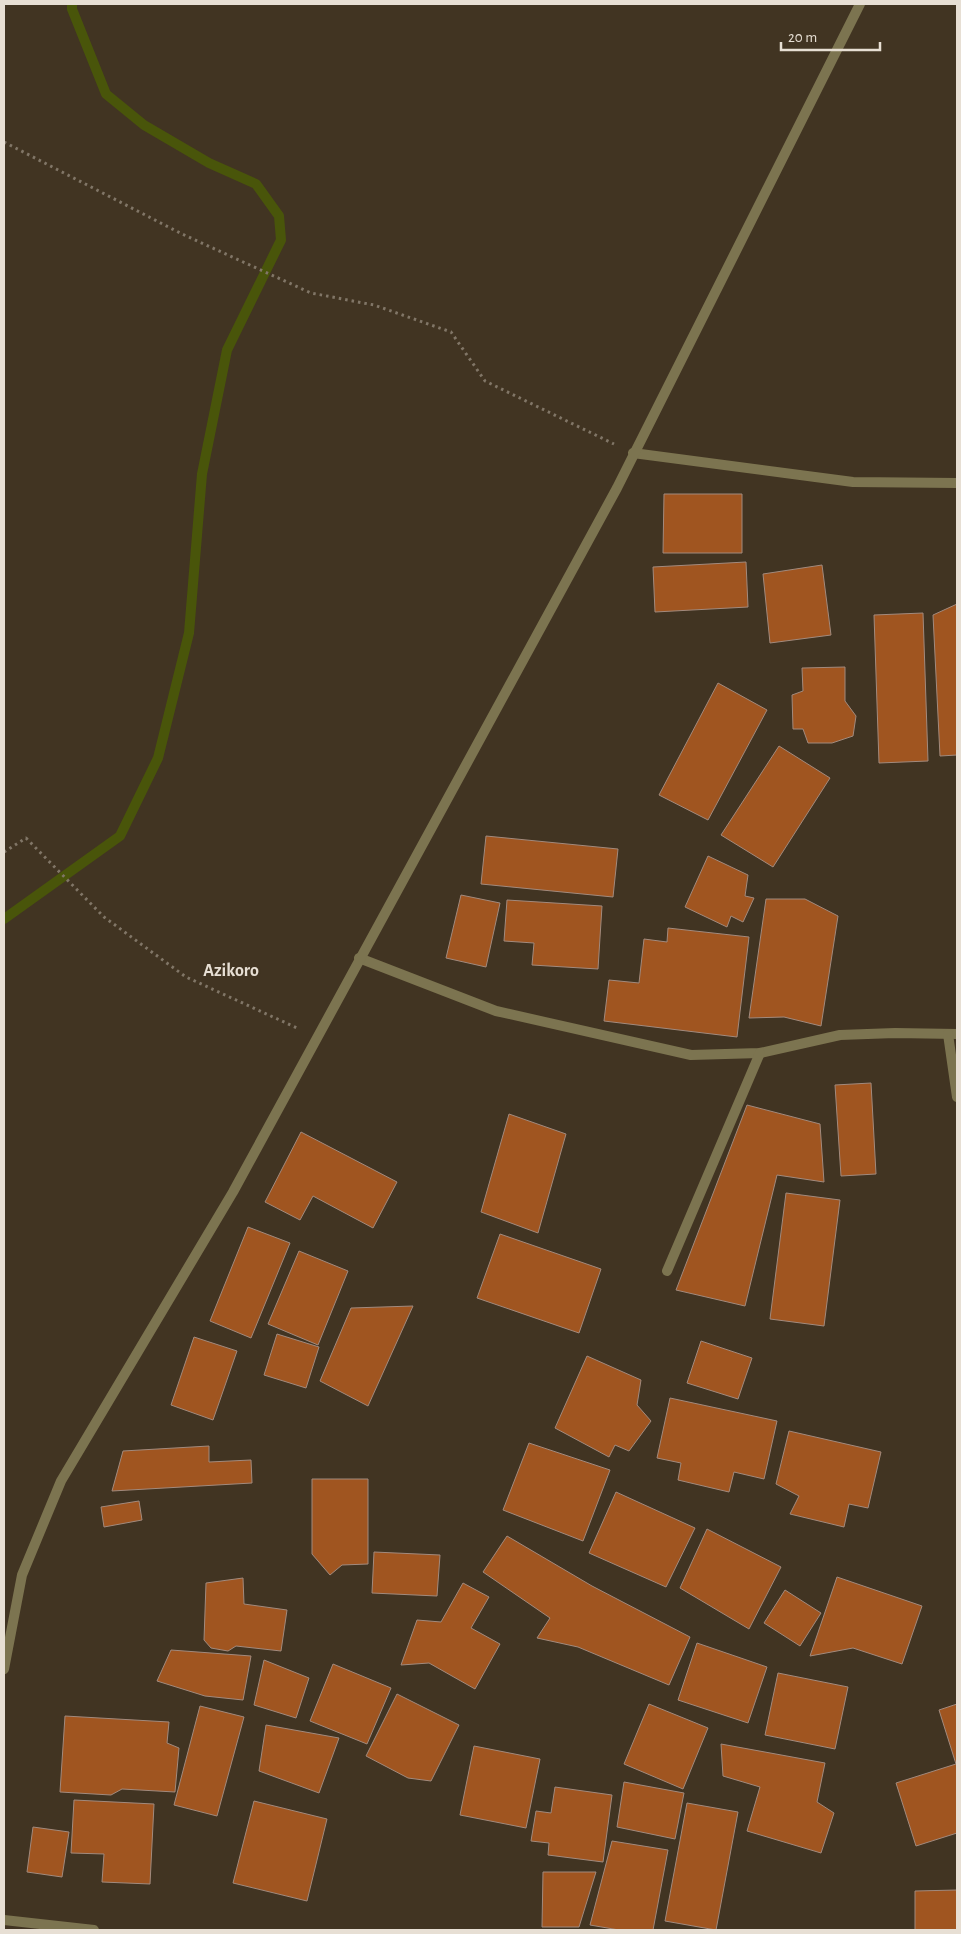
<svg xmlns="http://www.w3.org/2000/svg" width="961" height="1934" font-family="'Alegreya Sans',sans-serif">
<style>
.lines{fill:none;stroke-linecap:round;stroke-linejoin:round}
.stream{stroke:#49550a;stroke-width:10}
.building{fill:#a05520;stroke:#a28a7d}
.path{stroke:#817667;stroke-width:3;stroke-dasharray:2.5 4;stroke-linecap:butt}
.street{stroke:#7c7450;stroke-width:10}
.labels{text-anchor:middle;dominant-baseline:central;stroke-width:4;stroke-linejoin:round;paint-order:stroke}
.quarter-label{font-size:18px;font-weight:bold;fill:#e7dfd4;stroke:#413422}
</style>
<rect width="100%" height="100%" fill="#413422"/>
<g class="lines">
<path class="stream" d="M4 919 120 836 158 758 189 633 202 474 227 350 281 240 279 216 256 184 209 163 144 125 106 94 72 9V4"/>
</g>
<g class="building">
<path d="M664 494H742V553H663Z"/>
<path d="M746 562 748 607 655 612 653 567Z"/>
<path d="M822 565 831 635 770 643 763 574Z"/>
<path d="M957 604V755L940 756 933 615Z"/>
<path d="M923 613 928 761 879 763 874 615Z"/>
<path d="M845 667V701L856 716 853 736 832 743H808L803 729H793L792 695 803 691 802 668Z"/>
<path d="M718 683 767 710 708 820 659 795Z"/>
<path d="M779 746 830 778 773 867 721 835Z"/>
<path d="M486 836 618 849 613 897 481 884Z"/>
<path d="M708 856 748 875 745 896 754 898 743 922 731 916 727 927 685 907Z"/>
<path d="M461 895 500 903 486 967 446 958Z"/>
<path d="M766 899H805L838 916 821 1026 784 1017 749 1018Z"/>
<path d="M507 900 602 906 598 969 532 965 534 943 504 941Z"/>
<path d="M668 928 749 937 737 1037 604 1021 609 980 639 983 644 939 667 942Z"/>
<path d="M871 1083 876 1174 841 1176 835 1085Z"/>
<path d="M747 1105 820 1124 824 1182 777 1175 745 1306 676 1290Z"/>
<path d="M509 1114 566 1134 538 1233 481 1212Z"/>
<path d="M301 1132 397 1182 373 1228 313 1196 300 1220 265 1202Z"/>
<path d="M786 1193 840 1200 824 1326 770 1319Z"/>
<path d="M248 1227 290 1243 251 1338 210 1321Z"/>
<path d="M500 1234 601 1269 579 1333 477 1298Z"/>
<path d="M299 1251 348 1271 318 1345 268 1324Z"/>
<path d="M413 1306 368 1406 320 1381 351 1308Z"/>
<path d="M277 1334 319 1347 306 1388 264 1375Z"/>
<path d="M194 1337 237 1351 213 1420 171 1405Z"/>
<path d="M701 1341 752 1358 738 1399 687 1383Z"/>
<path d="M587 1356 641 1380 637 1405 651 1421 629 1451 615 1445 609 1457 555 1428Z"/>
<path d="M670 1398 777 1421 764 1479 734 1472 729 1492 678 1480 681 1463 657 1458Z"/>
<path d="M789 1431 881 1452 868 1508 849 1504 844 1527 790 1514 799 1496 776 1484Z"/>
<path d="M529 1443 610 1470 583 1541 503 1510Z"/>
<path d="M209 1446V1462L251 1460 252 1483 112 1491 123 1451Z"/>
<path d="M312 1479H368V1564L342 1565 330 1575 312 1554Z"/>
<path d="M616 1492 695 1528 666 1587 589 1553Z"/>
<path d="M139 1501 142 1520 104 1527 101 1507Z"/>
<path d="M707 1529 781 1567 749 1629 680 1588Z"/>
<path d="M507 1536 592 1586 690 1637 669 1685 578 1647 537 1638 550 1618 483 1572Z"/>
<path d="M374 1552 440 1555 437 1596 372 1593Z"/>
<path d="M837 1577 922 1606 902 1664 853 1648 810 1656Z"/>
<path d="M243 1578 244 1604 287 1610 281 1651 236 1646 228 1651 211 1648 204 1640 206 1583Z"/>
<path d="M463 1583 489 1597 471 1628 500 1644 475 1689 429 1663 401 1665 417 1620 441 1622Z"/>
<path d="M785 1590 821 1613 800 1646 764 1623Z"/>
<path d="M697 1643 767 1667 748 1723 678 1700Z"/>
<path d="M171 1650 251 1656 243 1700 205 1696 157 1681Z"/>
<path d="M264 1660 309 1678 296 1718 254 1705Z"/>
<path d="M333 1664 391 1688 367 1744 310 1721Z"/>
<path d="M778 1673 848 1687 835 1749 765 1735Z"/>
<path d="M397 1694 459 1725 431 1781 408 1778 366 1756Z"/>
<path d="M649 1704 708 1728 683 1789 624 1764Z"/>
<path d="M957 1704V1833L916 1846 896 1783 956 1764 939 1710Z"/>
<path d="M200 1706 244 1717 217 1816 174 1805Z"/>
<path d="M65 1716 169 1722 167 1743 179 1748 175 1792 122 1789 111 1795 60 1792Z"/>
<path d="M266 1725 339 1738 319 1793 259 1771Z"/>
<path d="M721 1744 825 1763 817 1802 834 1813 821 1853 747 1831 760 1787 723 1776Z"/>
<path d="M474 1746 540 1759 526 1828 460 1815Z"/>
<path d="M624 1782 684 1793 675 1839 617 1827Z"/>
<path d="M555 1787 612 1795 603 1862 548 1855 549 1843 531 1841 536 1811 551 1813Z"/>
<path d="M74 1800 154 1804 150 1884 102 1882 104 1854 71 1853Z"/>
<path d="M254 1801 327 1819 307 1901 233 1883Z"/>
<path d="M687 1803 738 1812 716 1930 665 1921Z"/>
<path d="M33 1827 69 1832 62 1877 27 1872Z"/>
<path d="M612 1841 668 1850 653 1930H619L590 1925Z"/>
<path d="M543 1872H596L579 1927H542Z"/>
<path d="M957 1890V1930H915V1891Z"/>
</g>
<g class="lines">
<g class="path">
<path d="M4 142 182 234 311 293 374 305 451 332 485 381 614 444"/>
<path d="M4 852 26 838 104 917 186 977 297 1028"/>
</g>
<g class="street">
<path d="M633 453 853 482 957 483"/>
<path d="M359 958 496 1011 691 1055 760 1053 840 1035 895 1033 957 1034"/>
<path d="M948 1034 957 1097"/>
<path d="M667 1271 760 1053"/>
<path d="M4 1669 22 1575 61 1481 233 1192 617 488 860 4"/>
<path d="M4 1920 94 1930"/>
</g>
</g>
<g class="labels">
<g class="quarter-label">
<text x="231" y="971">Azikoro</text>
</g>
</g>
<rect width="961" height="1934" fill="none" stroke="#e7dfd4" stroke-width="10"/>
<path d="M781 42v8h99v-8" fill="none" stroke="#e7dfd4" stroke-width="2.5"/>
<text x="788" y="42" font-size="15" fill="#e7dfd4" stroke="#413422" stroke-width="4" paint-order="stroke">20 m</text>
</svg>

▬▬▬

* [Directions]: All preceding records should be duplicated verbatim, images excepted.

* [Written response]:
<svg xmlns="http://www.w3.org/2000/svg" width="961" height="1934" font-family="'Alegreya Sans',sans-serif">
<style>
.lines{fill:none;stroke-linecap:round;stroke-linejoin:round}
.stream{stroke:#49550a;stroke-width:10}
.building{fill:#a05520;stroke:#a28a7d}
.path{stroke:#817667;stroke-width:3;stroke-dasharray:2.5 4;stroke-linecap:butt}
.street{stroke:#7c7450;stroke-width:10}
.labels{text-anchor:middle;dominant-baseline:central;stroke-width:4;stroke-linejoin:round;paint-order:stroke}
.quarter-label{font-size:18px;font-weight:bold;fill:#e7dfd4;stroke:#413422}
</style>
<rect width="100%" height="100%" fill="#413422"/>
<g class="lines">
<path class="stream" d="M4 919 120 836 158 758 189 633 202 474 227 350 281 240 279 216 256 184 209 163 144 125 106 94 72 9V4"/>
</g>
<g class="building">
<path d="M664 494H742V553H663Z"/>
<path d="M746 562 748 607 655 612 653 567Z"/>
<path d="M822 565 831 635 770 643 763 574Z"/>
<path d="M957 604V755L940 756 933 615Z"/>
<path d="M923 613 928 761 879 763 874 615Z"/>
<path d="M845 667V701L856 716 853 736 832 743H808L803 729H793L792 695 803 691 802 668Z"/>
<path d="M718 683 767 710 708 820 659 795Z"/>
<path d="M779 746 830 778 773 867 721 835Z"/>
<path d="M486 836 618 849 613 897 481 884Z"/>
<path d="M708 856 748 875 745 896 754 898 743 922 731 916 727 927 685 907Z"/>
<path d="M461 895 500 903 486 967 446 958Z"/>
<path d="M766 899H805L838 916 821 1026 784 1017 749 1018Z"/>
<path d="M507 900 602 906 598 969 532 965 534 943 504 941Z"/>
<path d="M668 928 749 937 737 1037 604 1021 609 980 639 983 644 939 667 942Z"/>
<path d="M871 1083 876 1174 841 1176 835 1085Z"/>
<path d="M747 1105 820 1124 824 1182 777 1175 745 1306 676 1290Z"/>
<path d="M509 1114 566 1134 538 1233 481 1212Z"/>
<path d="M301 1132 397 1182 373 1228 313 1196 300 1220 265 1202Z"/>
<path d="M786 1193 840 1200 824 1326 770 1319Z"/>
<path d="M248 1227 290 1243 251 1338 210 1321Z"/>
<path d="M500 1234 601 1269 579 1333 477 1298Z"/>
<path d="M299 1251 348 1271 318 1345 268 1324Z"/>
<path d="M413 1306 368 1406 320 1381 351 1308Z"/>
<path d="M277 1334 319 1347 306 1388 264 1375Z"/>
<path d="M194 1337 237 1351 213 1420 171 1405Z"/>
<path d="M701 1341 752 1358 738 1399 687 1383Z"/>
<path d="M587 1356 641 1380 637 1405 651 1421 629 1451 615 1445 609 1457 555 1428Z"/>
<path d="M670 1398 777 1421 764 1479 734 1472 729 1492 678 1480 681 1463 657 1458Z"/>
<path d="M789 1431 881 1452 868 1508 849 1504 844 1527 790 1514 799 1496 776 1484Z"/>
<path d="M529 1443 610 1470 583 1541 503 1510Z"/>
<path d="M209 1446V1462L251 1460 252 1483 112 1491 123 1451Z"/>
<path d="M312 1479H368V1564L342 1565 330 1575 312 1554Z"/>
<path d="M616 1492 695 1528 666 1587 589 1553Z"/>
<path d="M139 1501 142 1520 104 1527 101 1507Z"/>
<path d="M707 1529 781 1567 749 1629 680 1588Z"/>
<path d="M507 1536 592 1586 690 1637 669 1685 578 1647 537 1638 550 1618 483 1572Z"/>
<path d="M374 1552 440 1555 437 1596 372 1593Z"/>
<path d="M837 1577 922 1606 902 1664 853 1648 810 1656Z"/>
<path d="M243 1578 244 1604 287 1610 281 1651 236 1646 228 1651 211 1648 204 1640 206 1583Z"/>
<path d="M463 1583 489 1597 471 1628 500 1644 475 1689 429 1663 401 1665 417 1620 441 1622Z"/>
<path d="M785 1590 821 1613 800 1646 764 1623Z"/>
<path d="M697 1643 767 1667 748 1723 678 1700Z"/>
<path d="M171 1650 251 1656 243 1700 205 1696 157 1681Z"/>
<path d="M264 1660 309 1678 296 1718 254 1705Z"/>
<path d="M333 1664 391 1688 367 1744 310 1721Z"/>
<path d="M778 1673 848 1687 835 1749 765 1735Z"/>
<path d="M397 1694 459 1725 431 1781 408 1778 366 1756Z"/>
<path d="M649 1704 708 1728 683 1789 624 1764Z"/>
<path d="M957 1704V1833L916 1846 896 1783 956 1764 939 1710Z"/>
<path d="M200 1706 244 1717 217 1816 174 1805Z"/>
<path d="M65 1716 169 1722 167 1743 179 1748 175 1792 122 1789 111 1795 60 1792Z"/>
<path d="M266 1725 339 1738 319 1793 259 1771Z"/>
<path d="M721 1744 825 1763 817 1802 834 1813 821 1853 747 1831 760 1787 723 1776Z"/>
<path d="M474 1746 540 1759 526 1828 460 1815Z"/>
<path d="M624 1782 684 1793 675 1839 617 1827Z"/>
<path d="M555 1787 612 1795 603 1862 548 1855 549 1843 531 1841 536 1811 551 1813Z"/>
<path d="M74 1800 154 1804 150 1884 102 1882 104 1854 71 1853Z"/>
<path d="M254 1801 327 1819 307 1901 233 1883Z"/>
<path d="M687 1803 738 1812 716 1930 665 1921Z"/>
<path d="M33 1827 69 1832 62 1877 27 1872Z"/>
<path d="M612 1841 668 1850 653 1930H619L590 1925Z"/>
<path d="M543 1872H596L579 1927H542Z"/>
<path d="M957 1890V1930H915V1891Z"/>
</g>
<g class="lines">
<g class="path">
<path d="M4 142 182 234 311 293 374 305 451 332 485 381 614 444"/>
<path d="M4 852 26 838 104 917 186 977 297 1028"/>
</g>
<g class="street">
<path d="M633 453 853 482 957 483"/>
<path d="M359 958 496 1011 691 1055 760 1053 840 1035 895 1033 957 1034"/>
<path d="M948 1034 957 1097"/>
<path d="M667 1271 760 1053"/>
<path d="M4 1669 22 1575 61 1481 233 1192 617 488 860 4"/>
<path d="M4 1920 94 1930"/>
</g>
</g>
<g class="labels">
<g class="quarter-label">
<text x="231" y="971">Azikoro</text>
</g>
</g>
<rect width="961" height="1934" fill="none" stroke="#e7dfd4" stroke-width="10"/>
<path d="M781 42v8h99v-8" fill="none" stroke="#e7dfd4" stroke-width="2.5"/>
<text x="788" y="42" font-size="15" fill="#e7dfd4" stroke="#413422" stroke-width="4" paint-order="stroke">20 m</text>
</svg>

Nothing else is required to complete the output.